I truly believe that too many of us in, or nearing that 30%, who have been content to exert our energies toward the ballot box and selfishly pursued our own comfortable lifestyle. In doing so we have failed to join what I am still convinced are the majority of Americans who want a more civil, sharing country and world that cares for more than our own comfort and the future of the world.

I wonder what sort of revolutionary spirit to join us in such an enterprise?
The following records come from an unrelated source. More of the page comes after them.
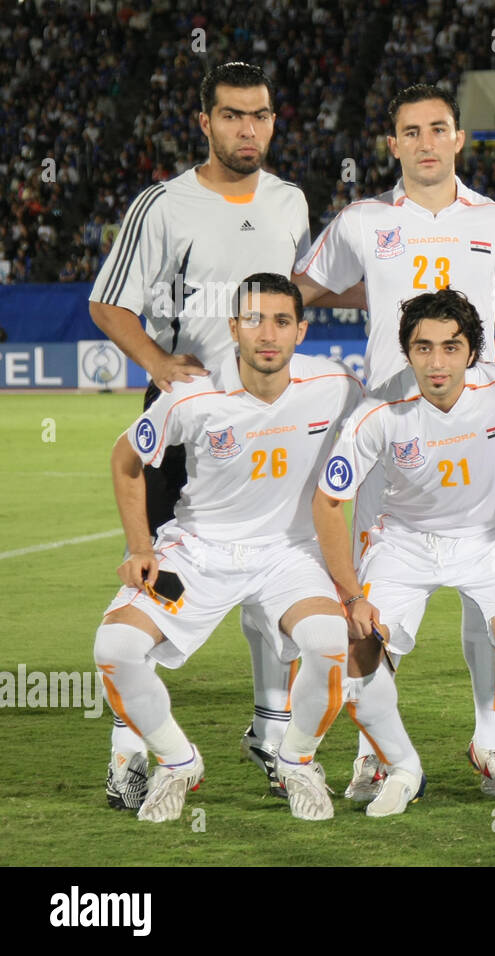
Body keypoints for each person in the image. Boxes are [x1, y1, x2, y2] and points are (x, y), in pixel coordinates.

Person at [88, 61, 330, 809]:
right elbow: (108, 303)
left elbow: (300, 291)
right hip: (190, 424)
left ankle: (271, 725)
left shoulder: (290, 200)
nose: (247, 128)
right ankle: (133, 750)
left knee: (276, 569)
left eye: (259, 115)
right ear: (205, 122)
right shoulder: (163, 205)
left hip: (272, 419)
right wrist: (162, 366)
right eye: (231, 115)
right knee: (158, 575)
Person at [294, 83, 495, 802]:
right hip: (391, 433)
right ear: (392, 144)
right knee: (375, 608)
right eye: (411, 131)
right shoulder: (363, 221)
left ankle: (491, 740)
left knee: (488, 594)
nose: (426, 142)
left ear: (459, 138)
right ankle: (377, 751)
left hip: (481, 427)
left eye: (438, 129)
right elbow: (303, 289)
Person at [92, 273, 364, 823]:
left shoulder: (336, 385)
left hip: (288, 553)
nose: (268, 334)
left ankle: (296, 762)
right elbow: (126, 461)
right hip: (200, 551)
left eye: (282, 321)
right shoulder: (192, 396)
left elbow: (376, 447)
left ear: (301, 330)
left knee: (331, 643)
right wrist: (141, 545)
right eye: (254, 320)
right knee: (115, 649)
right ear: (233, 327)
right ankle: (177, 762)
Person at [312, 289, 495, 818]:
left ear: (473, 352)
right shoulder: (378, 410)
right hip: (406, 542)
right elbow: (329, 502)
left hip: (491, 538)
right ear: (407, 353)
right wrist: (351, 594)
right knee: (360, 649)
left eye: (451, 347)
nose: (437, 362)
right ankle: (397, 764)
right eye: (423, 348)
Personally I still have hope and faith that this idealistic, committed younger generation can move us in this direction.

Monday, June 12, 2017

It's hard to muse at 92*

when one is a bit "under the weather", and does not have enough intellectual strength to work on the rant he would REALLY like to produce.  Thus it feels strange to merely add my "two cents worth" during this, one of the most perilous times I have witnessed in my almost century of life.
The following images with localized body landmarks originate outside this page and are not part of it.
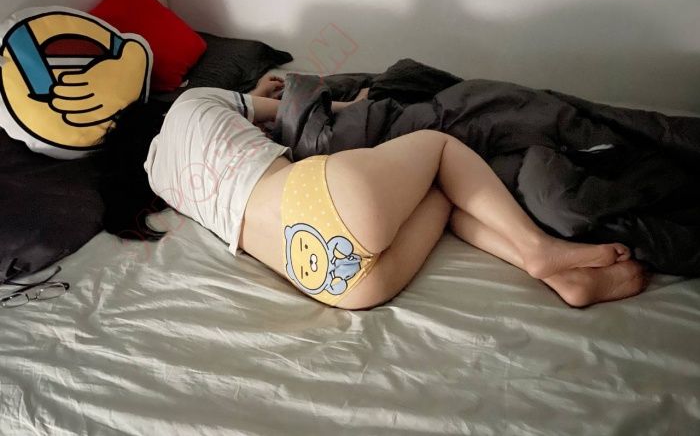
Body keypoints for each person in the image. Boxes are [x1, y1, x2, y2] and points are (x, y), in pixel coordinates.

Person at [95, 76, 648, 310]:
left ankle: (560, 279)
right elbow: (280, 107)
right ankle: (536, 248)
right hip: (320, 197)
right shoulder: (191, 102)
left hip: (333, 283)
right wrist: (346, 103)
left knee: (439, 193)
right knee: (440, 149)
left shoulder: (161, 182)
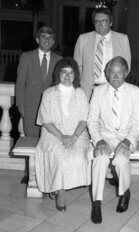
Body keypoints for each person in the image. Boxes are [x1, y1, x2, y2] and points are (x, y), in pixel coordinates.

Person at [87, 56, 139, 224]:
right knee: (100, 158)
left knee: (120, 160)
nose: (116, 76)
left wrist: (127, 141)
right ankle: (96, 203)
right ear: (106, 73)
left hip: (127, 136)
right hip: (105, 136)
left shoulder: (134, 92)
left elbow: (138, 121)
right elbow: (92, 120)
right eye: (112, 72)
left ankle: (125, 192)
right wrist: (98, 140)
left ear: (126, 73)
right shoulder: (98, 91)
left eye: (120, 72)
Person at [35, 57, 92, 211]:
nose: (67, 76)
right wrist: (61, 137)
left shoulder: (80, 93)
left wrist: (73, 137)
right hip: (52, 134)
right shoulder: (48, 93)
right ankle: (61, 192)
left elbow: (84, 119)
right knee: (60, 156)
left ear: (76, 75)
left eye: (71, 72)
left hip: (77, 134)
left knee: (78, 155)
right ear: (57, 74)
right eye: (64, 72)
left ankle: (60, 186)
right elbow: (46, 121)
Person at [16, 26, 62, 184]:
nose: (47, 40)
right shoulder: (26, 57)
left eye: (50, 38)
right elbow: (20, 83)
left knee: (49, 142)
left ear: (54, 41)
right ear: (37, 40)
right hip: (31, 107)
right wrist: (20, 104)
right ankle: (30, 173)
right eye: (43, 37)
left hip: (51, 109)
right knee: (31, 141)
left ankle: (47, 174)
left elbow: (61, 85)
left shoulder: (58, 59)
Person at [74, 7, 131, 101]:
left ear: (111, 22)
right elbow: (77, 66)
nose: (100, 24)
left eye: (104, 21)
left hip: (112, 90)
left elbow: (126, 67)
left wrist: (116, 85)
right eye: (96, 21)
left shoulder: (122, 39)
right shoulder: (83, 39)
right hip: (88, 91)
I've already disclosed my predilection to fall back to personal clichés. (I recall that in answering the thousands of Reddit questions during the past two years, I was asked about the use of idioms and clichés from my era.) I think they are more expressive of ones feelings than the computieze and tweets of today.  So I shall continue to do so.
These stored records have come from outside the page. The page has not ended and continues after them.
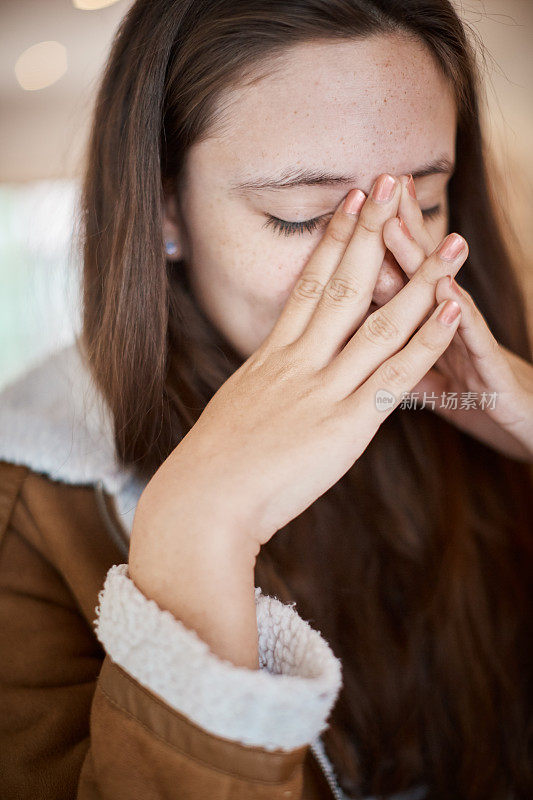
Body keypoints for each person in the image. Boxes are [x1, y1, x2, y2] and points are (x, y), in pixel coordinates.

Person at [0, 1, 532, 798]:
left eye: (423, 202)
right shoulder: (28, 511)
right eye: (305, 216)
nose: (388, 276)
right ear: (165, 211)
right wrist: (195, 536)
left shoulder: (479, 412)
The one that has come to mind first relates to the "chickens coming home to roost."  And I think that relates to "one reaps what one sows." Certainly the "Liar in Chief" was telling the truth when he stated he "knew how to make deals". And this is what we have gotten, a dealmaker who casts aside established rules, protocols and commitments as well as moral rectitude to achieve victory for himself over anyone or anything standing in his way.

I'm affronted by his being seen throughout the world as speaking for my/our country. Through his caustic divisiveness, he has turned back the progress of  human and civil rights made in my lifetime.  He has personified and resurrected the image of the "Ugly American" throughout the world that millions have worked for years to overcome.   I am personally dismayed as an educator that our educational system failed in its responsibility to educate a thoughtful citizenry that would so  easily fall prey to the hollow promises of someone who represents the worst of the American character.

Through the years our country has achieved a vaunted reputation identified as "American Exceptionalism". In spite of our "sins" a reputation has been built and accepted by many throughout the world that our countries' leadership has had a positive influence in ameliorating suffering and leading the nations of the world toward peace.

Yet in far too many cases this leadership has been undermined by actions and moral failures that have "come home to roost."  I sincerely believe that for many reasons – from selfishness to the speed of change – we have begun to lose our way and must return to re-committing ourselves to human values that reflect a concern for the welfare of all races and religions.  "Globalism" is not a newly coined word or concept.  Republican candidate for president in 1940, Wendell Willkie's  book, ONE World joined the pronouncements of President Roosevelt in recognizing our role in leadership toward world peace through the United Nations.

And that's why I'm hopeful that I'll feel better soon to complete the one topic "weighing heavy on my heart". Of course I had to end with a cliché.

Ron Lehker

*I know I'm only 91, but I like the rhythmic effect.